(Text extracted at the page level)
※

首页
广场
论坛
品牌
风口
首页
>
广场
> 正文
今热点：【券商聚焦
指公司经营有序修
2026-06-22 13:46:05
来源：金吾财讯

※

■ **AIM OF THE EXERCISE**
Reproduce every one of the lines above word for word.

■ **EXPECTED OUTPUT**
首页
广场
论坛
品牌
风口
首页
>
广场
> 正文
今热点：【券商聚焦
指公司经营有序修
2026-06-22 13:46:05
来源：金吾财讯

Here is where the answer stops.